In 1931, Leune published Les Ailes ardentes, a novel about aviation.

== French Resistance and arrest (World War II) ==
In response to the German invasion of Poland, France declared war on Germany on 3 September 1939, and Leune was mobilised as a Reserve Officer that same month. On 10 May 1940, Germany began its invasion of the Low Countries and France in what became known as the Battle of France. After the armistice was signed on 22 June 1940, France was divided into a German occupation zone in the north and west and a Zone Libre (Free Zone) in the south.

Leune was demobilised at the end of 1940 and he remained in the Free Zone until July 1942. Leune continued to serve his country as a sous-lieutenant in the French Resistance. The Vichy authorities arrested him on 15 January 1943 and on 6 October 1943 they sentenced him to a year in prison and a fine of 1,200 francs for "actes de nature à nuire à la Défense nationale."

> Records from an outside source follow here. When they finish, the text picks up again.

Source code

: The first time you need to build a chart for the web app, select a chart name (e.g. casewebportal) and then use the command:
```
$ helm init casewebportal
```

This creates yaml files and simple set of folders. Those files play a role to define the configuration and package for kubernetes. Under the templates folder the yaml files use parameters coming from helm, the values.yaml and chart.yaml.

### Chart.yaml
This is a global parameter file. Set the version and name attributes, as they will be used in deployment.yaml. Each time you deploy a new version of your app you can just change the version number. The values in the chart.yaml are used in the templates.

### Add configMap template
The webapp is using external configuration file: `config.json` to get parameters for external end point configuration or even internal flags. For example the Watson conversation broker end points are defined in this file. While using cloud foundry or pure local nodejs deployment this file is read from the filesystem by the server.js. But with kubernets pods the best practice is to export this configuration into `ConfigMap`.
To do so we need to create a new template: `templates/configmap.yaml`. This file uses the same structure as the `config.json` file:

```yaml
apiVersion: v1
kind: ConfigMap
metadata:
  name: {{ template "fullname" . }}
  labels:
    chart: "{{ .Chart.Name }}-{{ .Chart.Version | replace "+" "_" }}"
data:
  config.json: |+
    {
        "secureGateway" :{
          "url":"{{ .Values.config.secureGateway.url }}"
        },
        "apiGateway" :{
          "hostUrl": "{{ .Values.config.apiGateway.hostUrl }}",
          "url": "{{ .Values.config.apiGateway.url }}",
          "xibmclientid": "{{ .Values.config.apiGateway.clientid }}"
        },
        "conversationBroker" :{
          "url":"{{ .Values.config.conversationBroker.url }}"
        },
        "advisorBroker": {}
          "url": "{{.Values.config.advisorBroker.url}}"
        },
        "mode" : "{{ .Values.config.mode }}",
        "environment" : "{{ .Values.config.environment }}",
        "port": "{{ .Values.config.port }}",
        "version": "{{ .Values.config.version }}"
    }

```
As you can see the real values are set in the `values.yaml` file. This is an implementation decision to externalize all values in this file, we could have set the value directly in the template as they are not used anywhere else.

In March 1944 he was taken by the Germans and placed in detention at the Drancy internment camp, and then transferred to the Compiègne internment camp. On 10 May 1944 he left the Compiègne internment camp by train headed towards the Buchenwald concentration camp. Leune died from suffocation on 13 May 1944 on board the train convoy travelling from Compiègne to Buchenwald. His body was burned in the crematory at Buchewald on 15 May 1944.

== Posthumous honors ==
On 7 November 1958, the Légion d'honneur issued a certificate recognizing that Leune died for France. Leune's name is also inscribed in the Panthéon of Paris as one of the writers who died for France.

== Bibliography ==

=== Books ===
- Dans les Balkans, 1912–1913 : récits et visions de guerre / récits de Mme Hélène Leune et de MM. Gustave Cirilli, René Puaux; Gustave Babin, Georges Rémond, Capitaine de frégate Nel, Jean Leune, Alain de Penennrun (Paris: M. Imhaus et R. Chapelot, 1913)
- Une revanche, une étape : avec les Grecs à Salonique par Athènes et la Macédoine, campagne de 1912 (Paris : M. Imhaus et R. Chapelot, 1914)
- L'Éternel Ulysse, ou la Vie aventureuse d'un Grec d'aujourd'hui (Paris: Plon, Nourrit et Cie, 1923)
- Le Malfaisant (Paris: la Vraie France, 1927)
- Au temps des Vikings : Nora la blonde, vierge, au bouclier (Nancy: Berger-Levrault, 1928)
- Le miracle algérien (Nancy-Paris-Strasbourg: impr.-édit. Berger-Levrault, 1930)
- Les Ailes ardentes (Paris-Nancy-Strasbourg: impr.-édit. Berger-Levrault, 1931)

=== Selected articles ===
- “Comment Salonique s'est rendue à l'armée grecque.” Le Correspondant (Paris), 10 Juillet 1913, pp. 42–62.
- “En campagne avec l'armée grecque.” L'Illustration (Paris), No. 3674, 26 Juillet 1913.
- "De Paris à Rome et à Constantinople." Le Monde illustré (Paris), 25 October 1919, pp 804–805.
- "Impressions Aériennes." Le Correspondant (Paris), 10 Juillet 1920, volume 280, pp 340–355.

=== Speaking engagements ===
- 20 May 1921, to the Société de géographie in Paris.